Friday, July 2, 2010

Cork Midsummer Arts Festival

June 29, 2010

For about two weeks each summer, Cork celebrates the best in music, theater, dance and performance during the Cork Midsummer Arts Festival. Every night, venues throughout the city host events in theaters that range from a small black box to those that are full sized performance spaces.

Last week, a group of us went to see “Showstopper!”, an improv musical. Improv requires talents that don’t come naturally to me, but it’s incredible – or showstopping – to watch those that are skilled in improv. The ten or so actors did not know what the show that evening would be about until it was actually happening. The narrator led the audience through choosing a setting – Egypt, various musical themes – Sweeney Todd, Grease, Chicago, and song names. What resulted was an hour-and-a-half on-the-spot musical complete with good versus bad, a love story, tension within a family, complicated characters, and more. Throughout, the narrator would freeze the scene to get more ideas or to give the actors specific directions (“He gives an emotional monologue that brings a tear to his own eye.”). At one point, when there were several characters and back stories, he made them do a rewind and fast forward scene. The actors, who played different characters in different scenes, swapped red and black hats and scarves while whirling across the stage. I could barely keep up with what was going on, so I don’t know how the cast did it! These are the best of the best in improv, and the program named prestigious theaters and programs in each bio. A musical probably has a model that you can tweak as you go, and these actors had mastered it. Over the weekend, the Festival also featured a 26-hour soap opera drama with recaps at the beginning of each 2-hour segment. I can’t even imagine how actors from around the world prepare for such a marathon event, or how they all know what is happening in each subplot. I think it’s something that JMU’s New & Improv’d should try out?!

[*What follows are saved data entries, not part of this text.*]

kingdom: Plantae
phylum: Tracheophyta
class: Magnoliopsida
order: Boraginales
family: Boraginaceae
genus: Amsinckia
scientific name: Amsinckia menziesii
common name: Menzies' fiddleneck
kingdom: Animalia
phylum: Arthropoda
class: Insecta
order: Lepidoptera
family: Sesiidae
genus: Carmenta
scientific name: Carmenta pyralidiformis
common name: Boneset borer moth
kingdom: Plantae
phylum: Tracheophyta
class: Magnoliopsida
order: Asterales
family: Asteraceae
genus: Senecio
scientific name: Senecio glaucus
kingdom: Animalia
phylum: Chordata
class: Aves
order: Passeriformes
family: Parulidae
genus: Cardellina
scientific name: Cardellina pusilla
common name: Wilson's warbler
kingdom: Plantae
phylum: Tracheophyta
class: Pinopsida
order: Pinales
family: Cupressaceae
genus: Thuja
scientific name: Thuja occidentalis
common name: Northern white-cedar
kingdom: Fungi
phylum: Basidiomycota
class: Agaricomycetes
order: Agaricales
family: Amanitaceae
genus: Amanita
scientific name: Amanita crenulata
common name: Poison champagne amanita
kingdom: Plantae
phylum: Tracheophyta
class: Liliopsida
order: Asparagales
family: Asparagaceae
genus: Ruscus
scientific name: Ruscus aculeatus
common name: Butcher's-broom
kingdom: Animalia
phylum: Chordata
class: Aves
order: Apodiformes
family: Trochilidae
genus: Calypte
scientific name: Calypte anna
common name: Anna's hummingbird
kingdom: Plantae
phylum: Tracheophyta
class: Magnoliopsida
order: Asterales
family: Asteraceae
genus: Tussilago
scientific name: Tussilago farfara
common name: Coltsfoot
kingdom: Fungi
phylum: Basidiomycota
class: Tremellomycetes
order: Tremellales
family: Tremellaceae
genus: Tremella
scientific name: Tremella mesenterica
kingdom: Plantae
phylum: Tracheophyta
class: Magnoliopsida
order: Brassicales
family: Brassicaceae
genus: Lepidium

The second show that most of us went to was “FML.” All of us have visited the popular website where people write blurbs about an instance where their life was messed up or embarrassing. The program advertised the show as the story of 15 teenagers in Cork and how they deal with their day-to-day lives, from the happy to the sad. But the show ended up as something that I didn’t expect at all, and I left the theater depressed. It began with a classical overture playing as all the teens sat beneath the stage lights slouched in chairs or perched on chairs. They were acting throughout the show, but it wasn’t a show in a traditional sense with plot and setting. They took turns at the mics at the front of the stage telling stories or having conversations with one another. The most powerful scene was when one of the girls, Lydia, was standing at the mic alone. She stuttered and couldn’t get through her story, so one of the boys stood beside her. He at first whispered things in her ear to prompt her, but since she repeated anything he said, he soon said inappropriate things that the audience then laughed at. But to me, it wasn’t funny; it was heartbreaking to see him take advantage of Lydia. After he left, she started screaming into the mic with a thumping bass behind her: “U-G-L-Y. You ain’t got no alibi. You ugly. Yeah, yeah, you ugly.” It felt as if she was never going to stop, and her voice grew louder and more pained with each refrain, until one of the girls came to lead her away. Other stories throughout the show were more lighthearted, such as the petite gay boy who idolized Lady Gaga and showed off his own dance moves across the stage, but each scene was tied together with a theme: Life as a teenager is hard, and too many think it’s too hard and end life abruptly. One of those was Lydia. It was hard to watch the raw emotion on the stage, and throughout the show you grow to see the teens as real teens (which is why they received a standing ovation for their incredible talents). That boy could be someone in your high school class, and that girl could be your neighbor. Seeing their agony and struggles was almost too much, and it makes you think about what is going on in the lives of your peers and friends. What else is there within?